The program has achieved this by seeing most patients the same day they call and without adding physicians. The variety of providers, however, doesn’t mean that patients get bumped around. Before the medical home, patients saw the same provider about 40% of the time. Now it’s about 70% to 93% of the time. Perhaps patients themselves are happiest about this. Patient satisfaction in the PCMH is more than 90%.
While clinical pharmacists in the civilian world may struggle to get physicians to let them take care of patients, Fournier has faced the challenge that waits on the other side of that barrier.
“Clinical pharmacists once begged and pleaded with doctors. ‘Let us have a broom closet and we’ll take care of our patients, and we’ll only do what you tell us to do,’” she said. “And now when the doctors come out and say, ‘Okay. You can help us. Come on,’ now like any other provider, you never know what’s coming in the door next.
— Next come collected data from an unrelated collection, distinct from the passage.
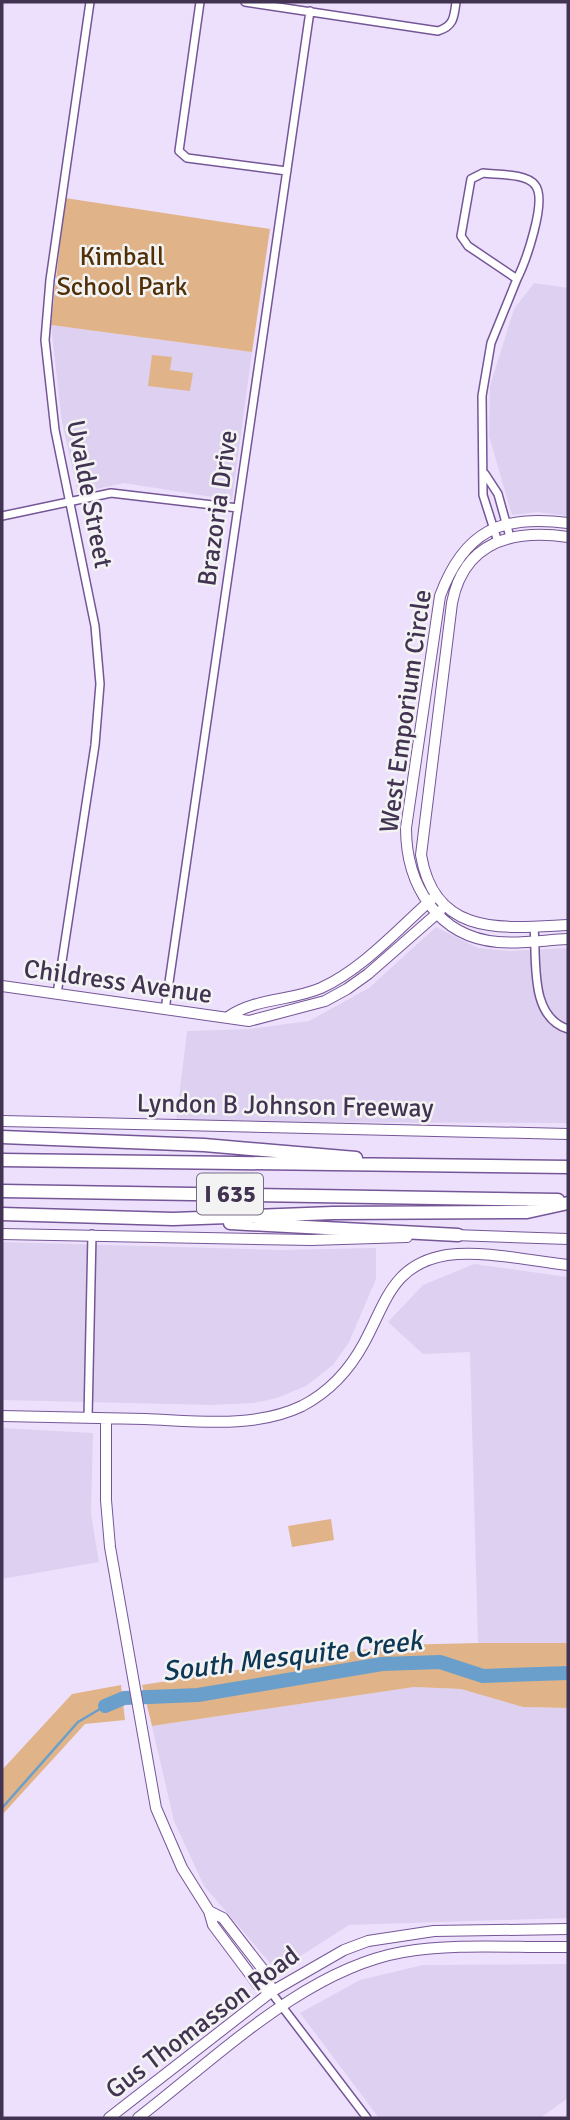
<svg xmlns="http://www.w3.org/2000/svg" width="570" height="2120" viewBox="0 0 570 2120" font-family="Signika,sans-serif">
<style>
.built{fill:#ded0f0}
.green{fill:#e0b488}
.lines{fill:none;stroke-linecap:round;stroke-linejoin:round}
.stream{stroke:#6a9fcc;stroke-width:2.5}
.river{stroke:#6a9fcc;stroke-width:14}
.street-casing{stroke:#755697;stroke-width:10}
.secondary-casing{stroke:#755697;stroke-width:12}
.highway-casing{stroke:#755697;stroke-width:15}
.street{stroke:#fff;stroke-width:7}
.secondary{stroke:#fff;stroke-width:10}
.highway{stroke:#fff;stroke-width:12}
.labels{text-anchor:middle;stroke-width:5;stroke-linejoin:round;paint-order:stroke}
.shield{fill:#f3f3f3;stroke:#766d82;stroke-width:2}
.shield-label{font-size:24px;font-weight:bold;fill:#413351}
.park-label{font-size:26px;fill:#513008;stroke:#f3f3f3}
.street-label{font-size:26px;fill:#413351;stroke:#f3f3f3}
.water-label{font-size:28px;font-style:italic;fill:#0d3755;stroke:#f3f3f3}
</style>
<rect width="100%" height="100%" fill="#ede0fd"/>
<path class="built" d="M534 283 568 288V516L537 512 512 515 489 436 490 386 514 309Z
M51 325 252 352 232 500 124 483 78 493 62 422Z
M436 927 478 948 510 951 568 948V1123L176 1122 187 1031 250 1029 309 1021 369 988Z
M2 1242 280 1250 376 1248V1279L349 1342 333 1365 306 1386 277 1398 254 1403 212 1405 2 1400Z
M474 1264 568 1277V1643H478L470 1352 423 1354 388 1322 423 1285Z
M2 1428 93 1433 91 1514 99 1562 2 1579Z
M414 1687 461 1689 523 1707 568 1708V1918L349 1925 277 1971 204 1886 174 1821 152 1726Z
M568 1964V2098L540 2118H379L300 2013 360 1980 423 1965Z"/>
<path class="green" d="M65 198 270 229 252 352 51 325Z
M152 355 172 357 170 370 193 373 190 391 148 386Z
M331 1519 334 1540 292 1547 288 1526Z
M478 1643H568V1708L523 1707 461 1689 414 1687 152 1726 142 1685 394 1645Z
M121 1685 125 1720 85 1724 2 1815V1770L72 1694Z"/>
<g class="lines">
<path class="stream" d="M2 1808 78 1722 105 1706"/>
<path class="river" d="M105 1706 124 1698 198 1695 382 1664 440 1662 483 1676 568 1673"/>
<g class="street-casing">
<path id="street" d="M200 2 179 151 187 158 287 171
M245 2 438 31C454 26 454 17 456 2
M483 173C496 175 526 173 535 185 548 200 525 263 517 279L468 246 461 236 471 179Z
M485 474 498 494 510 537
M2 516 111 493 238 508
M498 542 483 495 482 396 491 343 517 279
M534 927C537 961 529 1017 568 1029
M57 994 95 745 100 684 95 626 55 430 45 340 50 280 90 2
M165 1010 310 11
M88 1418 92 1234
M271 1992 367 2118"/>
</g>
<g class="secondary-casing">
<path id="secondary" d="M568 523C501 514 464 531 440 596L406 828C406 884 437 937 498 942 521 944 545 940 568 939
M568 537C513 529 464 541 452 603L421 855C435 938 504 928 568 925
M2 986 249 1021 325 1001 347 989 368 974 440 911
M228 1017C255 998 291 1001 321 988 364 968 398 929 432 899
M2 1121 568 1134
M2 1234 311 1240 407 1237
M454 1235 568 1239
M2 1416C49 1417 97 1418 145 1419 196 1421 254 1429 302 1406 329 1392 350 1369 364 1343 386 1303 392 1264 447 1255 485 1250 530 1261 568 1265
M106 1419V1500L110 1547 156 1808 182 1868 209 1911 213 1925 258 1985 271 1992
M209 1911 223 1918 268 1976 271 1992
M109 2118 271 1992 344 1950 368 1941 434 1931 568 1929
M138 2118C215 2059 305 1969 403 1952 456 1943 514 1948 568 1947"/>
</g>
<g class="highway-casing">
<path id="highway" d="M2 1137 204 1145 356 1158
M2 1160 568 1167
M2 1191 558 1200
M2 1214 173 1219 333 1213 527 1212 568 1203
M230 1223 458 1235"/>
</g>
<use href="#street" class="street"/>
<use href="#secondary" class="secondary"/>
<use href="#highway" class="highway"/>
</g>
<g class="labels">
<rect class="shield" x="197" y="1173.5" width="66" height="41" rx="5"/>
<g class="shield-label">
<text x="230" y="1202">I 635</text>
</g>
<g class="park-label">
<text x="122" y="265">Kimball<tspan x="122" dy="30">School Park</tspan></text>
</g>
<g class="street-label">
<text transform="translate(90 494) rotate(79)" y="9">Uvalde Street</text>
<text transform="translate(217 508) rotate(-82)" y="9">Brazoria Drive</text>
<text transform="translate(405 711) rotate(-82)" y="9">West Emporium Circle</text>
<text transform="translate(118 981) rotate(8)" y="9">Childress Avenue</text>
<text transform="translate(285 1105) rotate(1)" y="9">Lyndon B Johnson Freeway</text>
<text transform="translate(202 2022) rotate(-37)" y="9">Gus Thomasson Road</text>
</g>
<g class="water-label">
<text transform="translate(292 1655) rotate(-7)" y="10">South Mesquite Creek</text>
</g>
</g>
<rect width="570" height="2120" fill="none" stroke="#413351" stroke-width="7"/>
</svg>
It’s more than scary at first.”
After almost 5 years in this model, now Fournier expects to see a patient every day whose complaints will fall outside her area of expertise. The key, she says, is to know where her expertise ends and where her teammates’ begins.
“Sometimes we’re just an avenue to get them to the right person,” she said. “But it’s kind of nice too when somebody comes in for their Coumadin management, and we end up treating a rash or giving them some cold medicine so they don’t have to come back three times.”